Design files in text formats
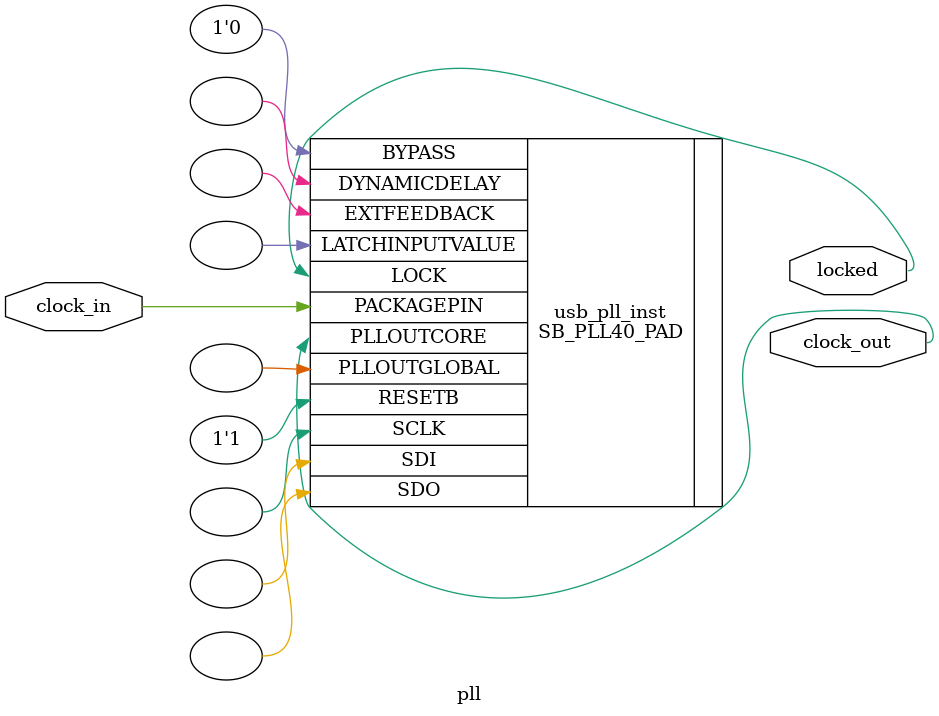
<source format=v>
/**
 * PLL configuration
 *
 * This Verilog module was generated automatically
 * using the icepll tool from the IceStorm project.
 * Use at your own risk.
 *
 * Given input frequency:        12.000 MHz
 * Requested output frequency:   48.000 MHz
 * Achieved output frequency:    48.000 MHz
 */

module pll(
	input  clock_in,
	output clock_out,
	output locked
	);

  SB_PLL40_PAD #(
    .DIVR(4'b0000),
    //.DIVF(7'b0101111),
    .DIVF(7'b0111111),
    .DIVQ(3'b100),
    .FILTER_RANGE(3'b001),
    .FEEDBACK_PATH("SIMPLE"),
    .DELAY_ADJUSTMENT_MODE_FEEDBACK("FIXED"),
    .FDA_FEEDBACK(4'b0000),
    .DELAY_ADJUSTMENT_MODE_RELATIVE("FIXED"),
    .FDA_RELATIVE(4'b0000),
    .SHIFTREG_DIV_MODE(2'b00),
    .PLLOUT_SELECT("GENCLK"),
    .ENABLE_ICEGATE(1'b0)
  ) usb_pll_inst (
    .PACKAGEPIN(clock_in),
    .PLLOUTCORE(clock_out),
    .PLLOUTGLOBAL(),
    .EXTFEEDBACK(),
    .DYNAMICDELAY(),
    .RESETB(1'b1),
    .BYPASS(1'b0),
    .LATCHINPUTVALUE(),
    .LOCK(locked),
    .SDI(),
    .SDO(),
    .SCLK()
  );

endmodule

</source>
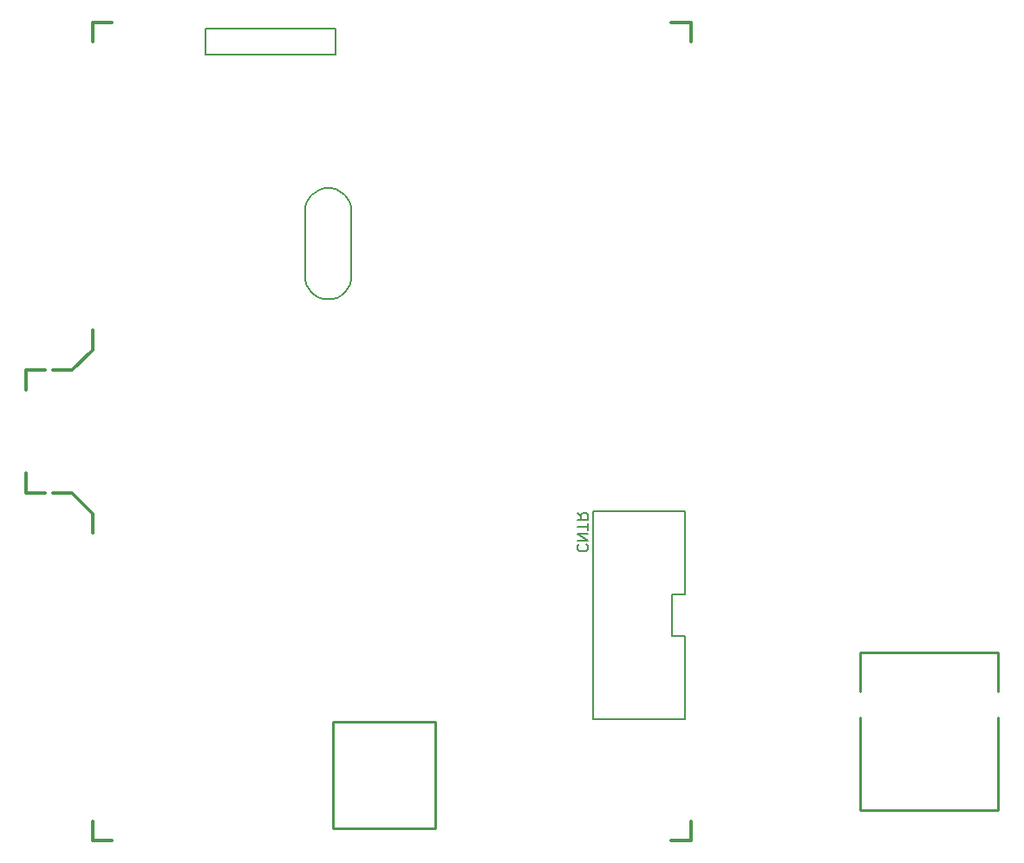
<source format=gbo>
%FSTAX25Y25*%
%MOIN*%
%SFA1B1*%

%IPPOS*%
%ADD58C,0.012000*%
%ADD65C,0.010000*%
%ADD117C,0.008000*%
%ADD118C,0.007870*%
%LNunisolder52_full-1*%
%LPD*%
G54D58*
X015187Y0458661D02*
Y0466161D01*
X0143996Y0450787D02*
X015187Y0458661D01*
X0136496Y0450787D02*
X0143996D01*
X015187Y0388169D02*
Y0395669D01*
X0143996Y0403543D02*
X015187Y0395669D01*
X0136496Y0403543D02*
X0143996D01*
X038189Y0577146D02*
Y0584646D01*
X037439D02*
X038189D01*
Y0269685D02*
Y0277185D01*
X037439Y0269685D02*
X038189D01*
X015187D02*
X015937D01*
X015187D02*
Y0277185D01*
Y0577146D02*
Y0584646D01*
X015937*
X0126279Y0443287D02*
Y0450787D01*
X013378*
X0126279Y0403543D02*
X013378D01*
X0126279D02*
Y0411043D01*
G54D65*
X0244213Y0315641D02*
X0283583D01*
Y0274598D02*
Y0315641D01*
X0244213Y0274598D02*
X0283583D01*
X0244213D02*
Y0315641D01*
X05Y0327095D02*
Y0342094D01*
Y0281594D02*
Y0317094D01*
X0447Y0281594D02*
Y0317094D01*
Y0327095D02*
Y0342094D01*
X05*
X0447Y0281594D02*
X05D01*
G54D117*
X025139Y0511921D02*
D01*
X0251368Y0512541*
X0251303Y0513159*
X0251195Y0513771*
X0251045Y0514374*
X0250853Y0514964*
X025062Y051554*
X0250348Y0516099*
X0250037Y0516637*
X024969Y0517152*
X0249307Y0517641*
X0248892Y0518103*
X0248445Y0518534*
X0247969Y0518934*
X0247466Y0519299*
X024694Y0519628*
X0246391Y051992*
X0245823Y0520172*
X024524Y0520385*
X0244643Y0520556*
X0244035Y0520685*
X024342Y0520772*
X02428Y0520815*
X0242179*
X0241559Y0520772*
X0240944Y0520685*
X0240336Y0520556*
X0239739Y0520385*
X0239156Y0520172*
X0238588Y051992*
X023804Y0519628*
X0237513Y0519299*
X023701Y0518934*
X0236534Y0518534*
X0236087Y0518103*
X0235672Y0517641*
X0235289Y0517152*
X0234942Y0516637*
X0234631Y0516099*
X0234359Y051554*
X0234126Y0514964*
X0233934Y0514374*
X0233784Y0513771*
X0233676Y0513159*
X0233611Y0512541*
X023359Y0511921*
Y0486921D02*
D01*
X0233611Y04863*
X0233676Y0485682*
X0233784Y048507*
X0233934Y0484467*
X0234126Y0483877*
X0234359Y0483301*
X0234631Y0482742*
X0234942Y0482204*
X0235289Y0481689*
X0235672Y04812*
X0236087Y0480738*
X0236534Y0480307*
X023701Y0479907*
X0237513Y0479542*
X023804Y0479213*
X0238588Y0478921*
X0239156Y0478669*
X0239739Y0478456*
X0240336Y0478285*
X0240944Y0478156*
X0241559Y0478069*
X0242179Y0478026*
X02428*
X024342Y0478069*
X0244035Y0478156*
X0244643Y0478285*
X024524Y0478456*
X0245823Y0478669*
X0246391Y0478921*
X024694Y0479213*
X0247466Y0479542*
X0247969Y0479907*
X0248445Y0480307*
X0248892Y0480738*
X0249307Y04812*
X024969Y0481689*
X0250037Y0482204*
X0250348Y0482742*
X025062Y0483301*
X0250853Y0483877*
X0251045Y0484467*
X0251195Y048507*
X0251303Y0485682*
X0251368Y04863*
X025139Y0486921*
Y0511921*
X023359Y0486921D02*
Y0511921D01*
X0341524Y0383731D02*
X034219Y0383065D01*
Y0381732*
X0341524Y0381065*
X0338858*
X0338191Y0381732*
Y0383065*
X0338858Y0383731*
X0338191Y0385064D02*
X034219D01*
X0338191Y038773*
X034219*
Y0389063D02*
Y0391729D01*
Y0390396*
X0338191*
Y0393061D02*
X034219D01*
Y0395061*
X0341524Y0395727*
X0340191*
X0339524Y0395061*
Y0393061*
Y0394394D02*
X0338191Y0395727D01*
G54D118*
X0245191Y0572165D02*
Y0582165D01*
X0195191D02*
X0245191D01*
X0195191Y0572165D02*
X0245191D01*
X0195191D02*
Y0582165D01*
X0344191Y0316565D02*
X0379491D01*
X0344191Y0396565D02*
X0379491D01*
X0344191Y0316565D02*
Y0396565D01*
X0374491Y0348565D02*
Y0364565D01*
X0379491Y0316565D02*
Y0336765D01*
Y038154D02*
Y0396565D01*
Y0336765D02*
Y0348565D01*
X0374491D02*
X0379491D01*
X0374491Y0364565D02*
X0379491D01*
Y038154*
M02*
</source>
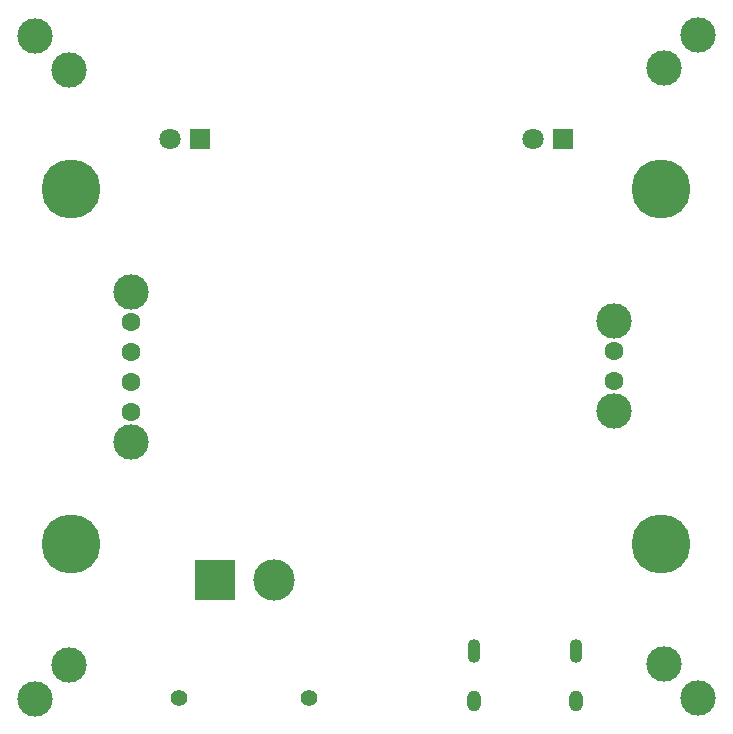
<source format=gbs>
G04 #@! TF.GenerationSoftware,KiCad,Pcbnew,9.0.3*
G04 #@! TF.CreationDate,2026-01-20T11:30:40+07:00*
G04 #@! TF.ProjectId,Mini_drone_PCB,4d696e69-5f64-4726-9f6e-655f5043422e,rev?*
G04 #@! TF.SameCoordinates,Original*
G04 #@! TF.FileFunction,Soldermask,Bot*
G04 #@! TF.FilePolarity,Negative*
%FSLAX46Y46*%
G04 Gerber Fmt 4.6, Leading zero omitted, Abs format (unit mm)*
G04 Created by KiCad (PCBNEW 9.0.3) date 2026-01-20 11:30:40*
%MOMM*%
%LPD*%
G01*
G04 APERTURE LIST*
%ADD10C,3.000000*%
%ADD11C,1.600000*%
%ADD12C,5.000000*%
%ADD13O,1.100000X2.000000*%
%ADD14O,1.200000X1.800000*%
%ADD15C,3.500000*%
%ADD16R,3.500000X3.500000*%
%ADD17C,1.400000*%
%ADD18C,1.800000*%
%ADD19R,1.800000X1.800000*%
G04 APERTURE END LIST*
D10*
G04 #@! TO.C,J3*
X120072713Y-93545718D03*
D11*
X120072714Y-96085718D03*
X120072713Y-98625718D03*
X120072713Y-101165718D03*
X120072713Y-103705718D03*
D10*
X120072713Y-106245717D03*
G04 #@! TD*
G04 #@! TO.C,J2*
X160988200Y-103672993D03*
D11*
X160988199Y-101132993D03*
X160988200Y-98592993D03*
D10*
X160988200Y-96052993D03*
G04 #@! TD*
D12*
G04 #@! TO.C,H3*
X165000002Y-114857863D03*
G04 #@! TD*
D10*
G04 #@! TO.C,J6*
X168100000Y-71800000D03*
X165271573Y-74628427D03*
G04 #@! TD*
D12*
G04 #@! TO.C,H4*
X115000003Y-84857863D03*
G04 #@! TD*
D10*
G04 #@! TO.C,J5*
X112000000Y-71900000D03*
X114828427Y-74728427D03*
G04 #@! TD*
G04 #@! TO.C,J7*
X112000000Y-128000000D03*
X114828427Y-125171573D03*
G04 #@! TD*
G04 #@! TO.C,J4*
X168100000Y-127900000D03*
X165271573Y-125071573D03*
G04 #@! TD*
D12*
G04 #@! TO.C,H1*
X165000002Y-84857863D03*
G04 #@! TD*
D13*
G04 #@! TO.C,USB1*
X149175000Y-123986500D03*
D14*
X149175000Y-128186500D03*
D13*
X157825000Y-123986500D03*
D14*
X157825000Y-128186500D03*
G04 #@! TD*
D12*
G04 #@! TO.C,H2*
X115000002Y-114857863D03*
G04 #@! TD*
D15*
G04 #@! TO.C,J1*
X132200000Y-117925000D03*
D16*
X127200000Y-117925000D03*
D17*
X124200000Y-127925000D03*
X135200000Y-127925000D03*
G04 #@! TD*
D18*
G04 #@! TO.C,D1*
X123400000Y-80575000D03*
D19*
X125940000Y-80575000D03*
G04 #@! TD*
D18*
G04 #@! TO.C,D9*
X154130001Y-80575000D03*
D19*
X156670001Y-80575000D03*
G04 #@! TD*
M02*

</source>
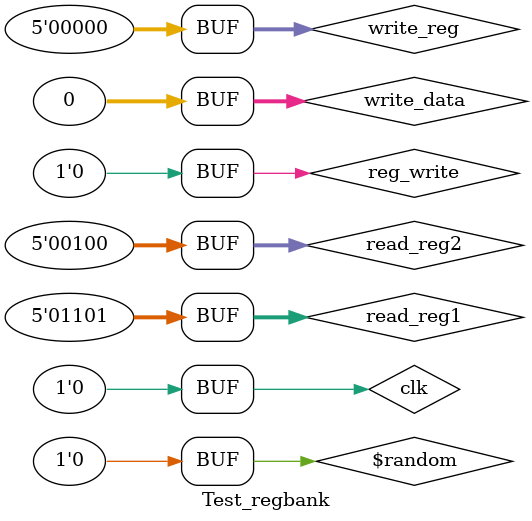
<source format=v>
`timescale 1ns / 1ps


module Test_regbank;

	// Inputs
	reg clk;
	reg reg_write;
	reg [4:0] read_reg1;
	reg [4:0] read_reg2;
	reg [4:0] write_reg;
	reg [31:0] write_data;

	// Outputs
	wire [31:0] read_data1;
	wire [31:0] read_data2;

	// Instantiate the Unit Under Test (UUT)
	regbank regbank_ins (
		.clk(clk), 
		.reg_write(reg_write), 
		.read_reg1(read_reg1), 
		.read_reg2(read_reg2), 
		.write_reg(write_reg), 
		.write_data(write_data), 
		.read_data1(read_data1), 
		.read_data2(read_data2)
	);

	initial begin
		// Initialize Inputs
		clk = 0;
		reg_write = 0;
		read_reg1 = 0;
		read_reg2 = 0;
		write_reg = 0;
		write_data = 0;
	end

	initial repeat (60) #5 clk = ~clk;
	
	initial begin
		#10
		reg_write = 1;
		write_reg = $random;
		write_data = $random;
		read_reg1 = 0;
		read_reg2 = $random;
		
		#15
		reg_write = 1;
		read_reg1 = $random;
		read_reg2 = 5'h4;
		write_reg = $random;
		write_data = $random;
		
		#17
		reg_write = 0;
		read_reg1 = 5'h0d;
		read_reg2 = 5'h4;
		write_reg = $random;
		write_data = $random;
		

	end
      
endmodule


</source>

### What is needed:
Could you return exactly the stretch of the data above that starts at the line with "X0251195Y048507*" and ends at the line with "X0338858Y0383731*", both lines included?

### Response box:
X0251195Y048507*
X0251303Y0485682*
X0251368Y04863*
X025139Y0486921*
Y0511921*
X023359Y0486921D02*
Y0511921D01*
X0341524Y0383731D02*
X034219Y0383065D01*
Y0381732*
X0341524Y0381065*
X0338858*
X0338191Y0381732*
Y0383065*
X0338858Y0383731*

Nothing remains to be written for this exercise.